L'enquête sur les anticipations des consommateurs de la Banque de réserve fédérale de New York a montré que les anticipations d'inflation à un an sont passées à 3,67 % en juin, leur plus haut niveau depuis septembre 2023, compliquant les perspectives de politique monétaire de la banque centrale, même si le président Kevin Warsh a noté que les risques d'inflation s'étaient atténués.
« La persistance d'anticipations d'inflation élevées au niveau des consommateurs suggère que le dernier kilomètre de la Fed pour revenir à 2 % reste le plus difficile », a déclaré Thomas Simons, économiste américain chez Jefferies. « Cette donnée renforce l'argument en faveur de la patience concernant les baisses de taux. »
Ce chiffre est en hausse par rapport à 3,51 % en mai et constitue la quatrième augmentation mensuelle consécutive, selon l'enquête de la Fed de New York publiée mardi. L'indicateur des anticipations d'inflation à cinq ans est passé à 2,89 % contre 2,85 %. Ces données interviennent alors que le taux des fonds fédéraux se situe entre 5,25 % et 5,50 %, inchangé depuis juillet 2023, les marchés OIS évaluant à 41 % la probabilité que la Fed maintienne ses taux inchangés en septembre, contre 32 % il y a une semaine, selon CME FedWatch.

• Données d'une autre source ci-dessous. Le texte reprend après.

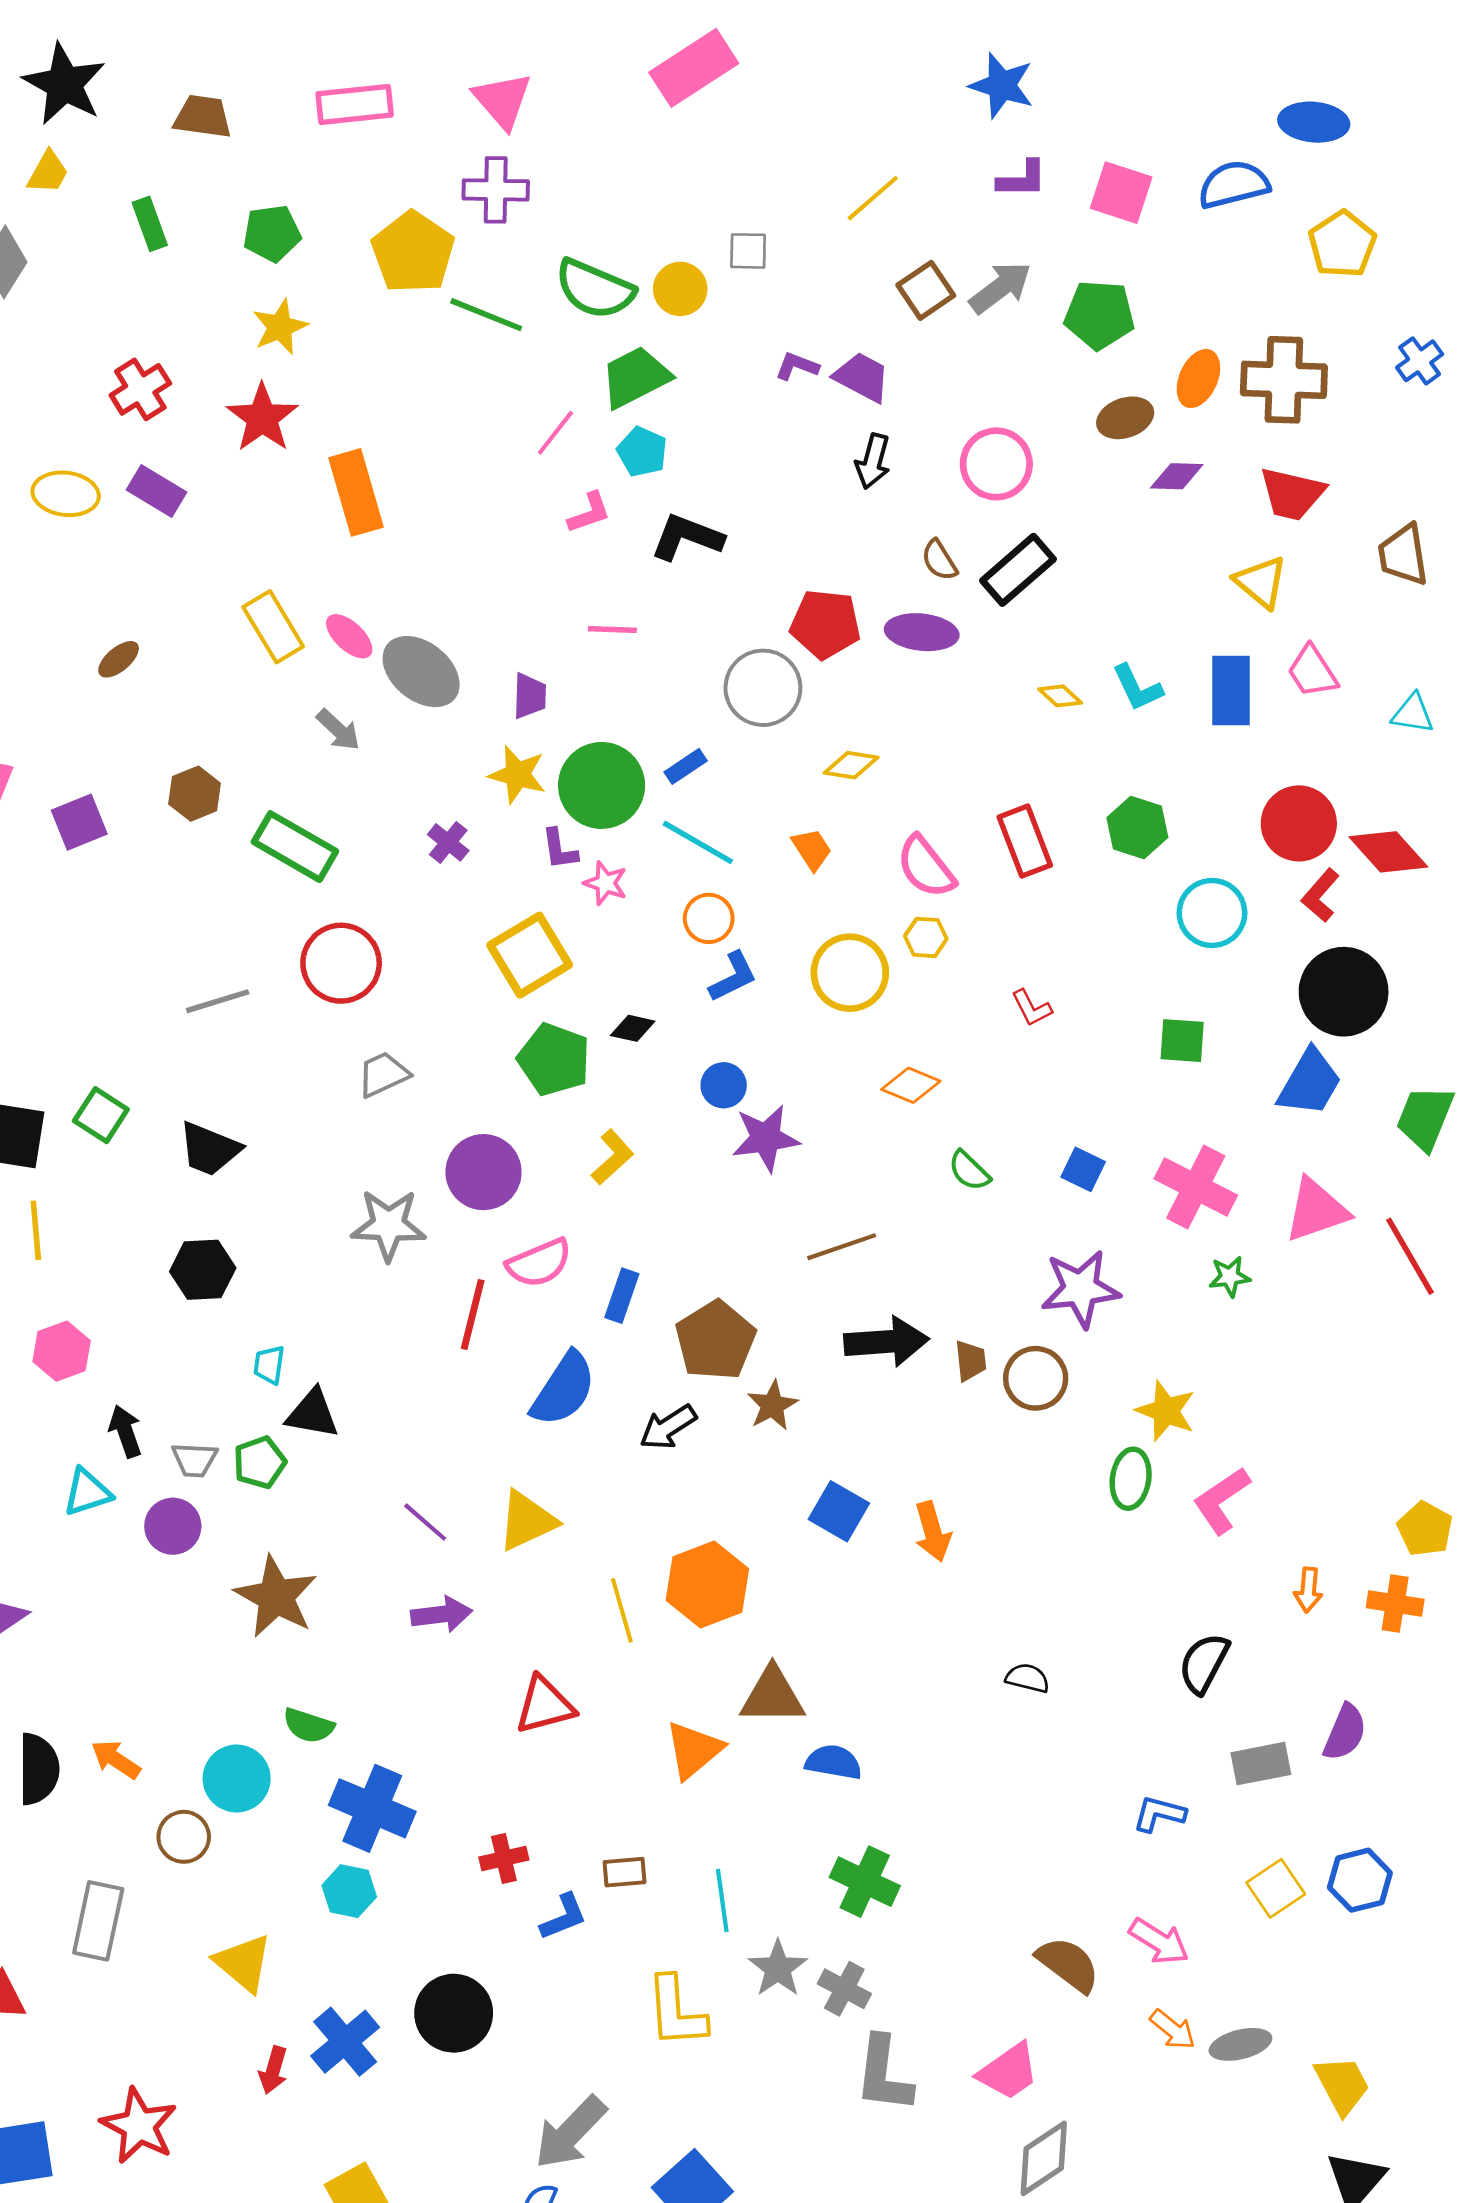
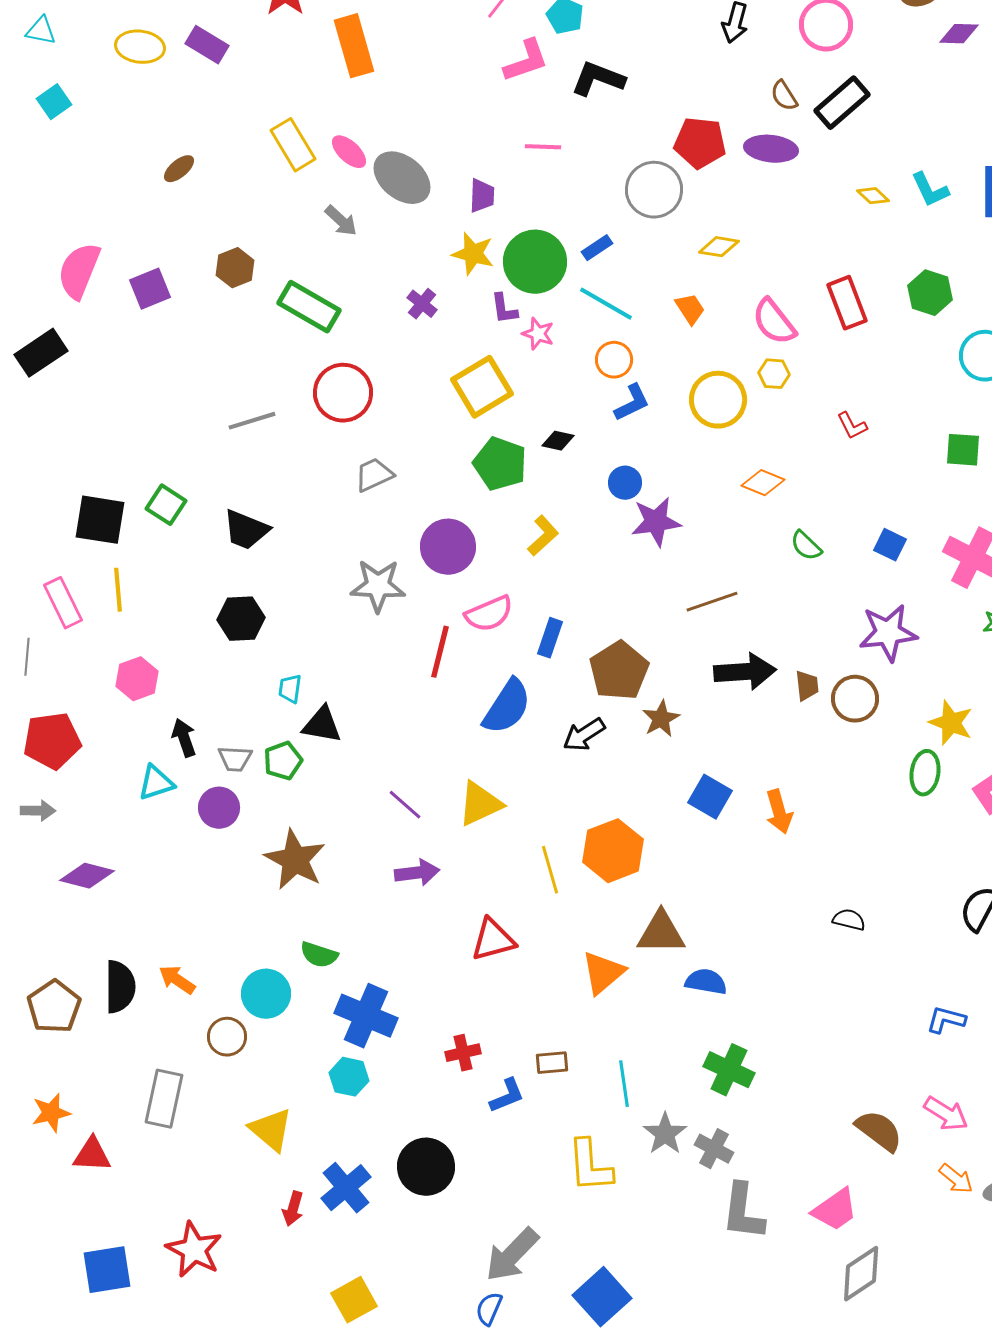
pink L-shape: (589, 513) -> (526, 61), size x1.4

La divergence entre les anticipations d'inflation des consommateurs et la récente modération des mesures d'inflation fondées sur le marché crée un dilemme politique pour la Fed. Si les anticipations des consommateurs restent obstinément au-dessus de 3,6 %, la banque centrale pourrait devoir maintenir sa position restrictive plus longtemps que ce que les marchés anticipent actuellement, repoussant toute baisse potentielle des taux à 2027. La prochaine décision de politique monétaire de la Fed est prévue les 29 et 30 juillet.
S'exprimant mercredi au forum de la Banque centrale européenne à Sintra, au Portugal, Warsh a déclaré que les « risques d'inflation » avaient « diminué », pointant du doigt le recul des prix de l'énergie après la signature d'un accord de paix intérimaire entre les États-Unis et l'Iran le mois dernier. Les prix du pétrole sont retombés à des niveaux d'avant le conflit, le brut WTI s'échangeant près de 70 dollars le baril, contre des sommets supérieurs à 90 dollars pendant le conflit iranien.
Cependant, l'enquête de la Fed de New York dresse un tableau différent au niveau des ménages. Les consommateurs ont déclaré s'attendre à ce que les prix de l'essence augmentent de 4,1 % au cours de l'année à venir, tandis que les anticipations concernant les loyers sont passées à 7,3 %. Les anticipations de prix des denrées alimentaires sont restées stables à 5,2 %. L'enquête a également montré une détérioration des anticipations financières des ménages, la probabilité perçue de manquer un paiement minimal de la dette passant à 11,2 % contre 10,6 %.
La dernière fois que les anticipations d'inflation à un an ont dépassé 3,6 %, c'était en septembre 2023, lorsque le chiffre avait atteint 3,69 %. À l'époque, la Fed venait de maintenir ses taux inchangés après les avoir relevés jusqu'à la fourchette actuelle de 5,25 % à 5,50 % en juillet 2023. Le S&P 500 avait chuté de 4,9 % au cours du mois suivant, les marchés ayant réévalué les perspectives des taux.
Les données sur les anticipations d'inflation font suite à une série contrastée d'indicateurs du marché du travail. Le rapport sur l'emploi ADP a montré que les employeurs privés ont créé 98 000 emplois en juin, en dessous du consensus de 118 000. Challenger, Gray & Christmas a fait état de 45 849 suppressions d'emplois en juin, soit une baisse de 53 % par rapport aux 97 006 de mai. Le rapport sur l'emploi non agricole de juin, attendu jeudi, devrait faire état de 190 000 créations d'emplois, selon une enquête Bloomberg.
L'indice ISM manufacturier est tombé à 53,3 en juin contre 54 en mai, tandis que sa composante des prix payés a fortement chuté à 73 contre 82,1, offrant quelques preuves que l'inflation des prix des biens se modère. L'ISM des services, publié lundi, a montré que l'indice des prix payés est tombé à 67,7 contre 71,3.
Pour la Fed, la tension entre l'atténuation des pressions sur les prix des biens et le caractère persistant des anticipations d'inflation des consommateurs sera le débat central de la réunion de juillet. Warsh a indiqué qu'il pourrait adopter une approche différente de celle de son prédécesseur en matière de communication prospective, allant potentiellement jusqu'à abandonner complètement les indications de politique monétaire pour les marchés. Un groupe de travail examine la manière dont la banque centrale aborde la communication et les évaluations économiques.